Supplied information:
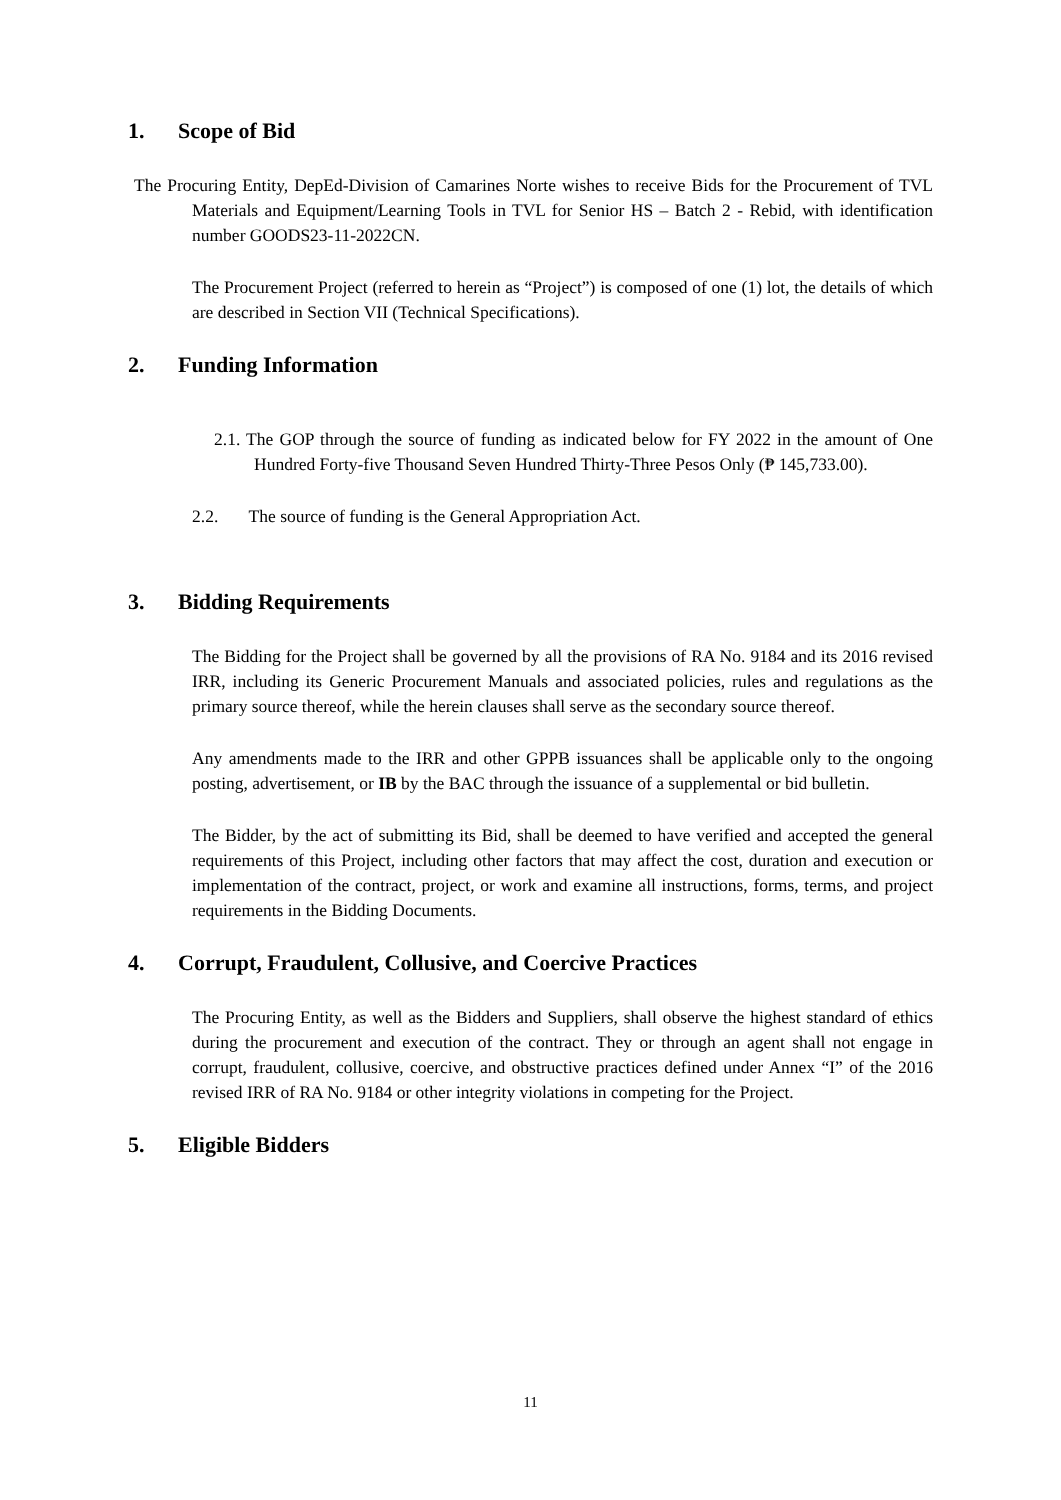1. Scope of Bid
The Procuring Entity, DepEd-Division of Camarines Norte wishes to receive Bids for the Procurement of TVL Materials and Equipment/Learning Tools in TVL for Senior HS – Batch 2 - Rebid, with identification number GOODS23-11-2022CN.
The Procurement Project (referred to herein as “Project”) is composed of one (1) lot, the details of which are described in Section VII (Technical Specifications).
2. Funding Information
2.1. The GOP through the source of funding as indicated below for FY 2022 in the amount of One Hundred Forty-five Thousand Seven Hundred Thirty-Three Pesos Only (₱ 145,733.00).
2.2. The source of funding is the General Appropriation Act.
3. Bidding Requirements
The Bidding for the Project shall be governed by all the provisions of RA No. 9184 and its 2016 revised IRR, including its Generic Procurement Manuals and associated policies, rules and regulations as the primary source thereof, while the herein clauses shall serve as the secondary source thereof.
Any amendments made to the IRR and other GPPB issuances shall be applicable only to the ongoing posting, advertisement, or IB by the BAC through the issuance of a supplemental or bid bulletin.
The Bidder, by the act of submitting its Bid, shall be deemed to have verified and accepted the general requirements of this Project, including other factors that may affect the cost, duration and execution or implementation of the contract, project, or work and examine all instructions, forms, terms, and project requirements in the Bidding Documents.
4. Corrupt, Fraudulent, Collusive, and Coercive Practices
The Procuring Entity, as well as the Bidders and Suppliers, shall observe the highest standard of ethics during the procurement and execution of the contract. They or through an agent shall not engage in corrupt, fraudulent, collusive, coercive, and obstructive practices defined under Annex “I” of the 2016 revised IRR of RA No. 9184 or other integrity violations in competing for the Project.
5. Eligible Bidders
11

Problem to work on:
When a line carries an image, skip the image and repeat everything else above exactly as written.

Exercise response:
1. Scope of Bid
The Procuring Entity, DepEd-Division of Camarines Norte wishes to receive Bids for the Procurement of TVL Materials and Equipment/Learning Tools in TVL for Senior HS – Batch 2 - Rebid, with identification number GOODS23-11-2022CN.
The Procurement Project (referred to herein as “Project”) is composed of one (1) lot, the details of which are described in Section VII (Technical Specifications).
2. Funding Information
2.1. The GOP through the source of funding as indicated below for FY 2022 in the amount of One Hundred Forty-five Thousand Seven Hundred Thirty-Three Pesos Only (₱ 145,733.00).
2.2. The source of funding is the General Appropriation Act.
3. Bidding Requirements
The Bidding for the Project shall be governed by all the provisions of RA No. 9184 and its 2016 revised IRR, including its Generic Procurement Manuals and associated policies, rules and regulations as the primary source thereof, while the herein clauses shall serve as the secondary source thereof.
Any amendments made to the IRR and other GPPB issuances shall be applicable only to the ongoing posting, advertisement, or IB by the BAC through the issuance of a supplemental or bid bulletin.
The Bidder, by the act of submitting its Bid, shall be deemed to have verified and accepted the general requirements of this Project, including other factors that may affect the cost, duration and execution or implementation of the contract, project, or work and examine all instructions, forms, terms, and project requirements in the Bidding Documents.
4. Corrupt, Fraudulent, Collusive, and Coercive Practices
The Procuring Entity, as well as the Bidders and Suppliers, shall observe the highest standard of ethics during the procurement and execution of the contract. They or through an agent shall not engage in corrupt, fraudulent, collusive, coercive, and obstructive practices defined under Annex “I” of the 2016 revised IRR of RA No. 9184 or other integrity violations in competing for the Project.
5. Eligible Bidders
11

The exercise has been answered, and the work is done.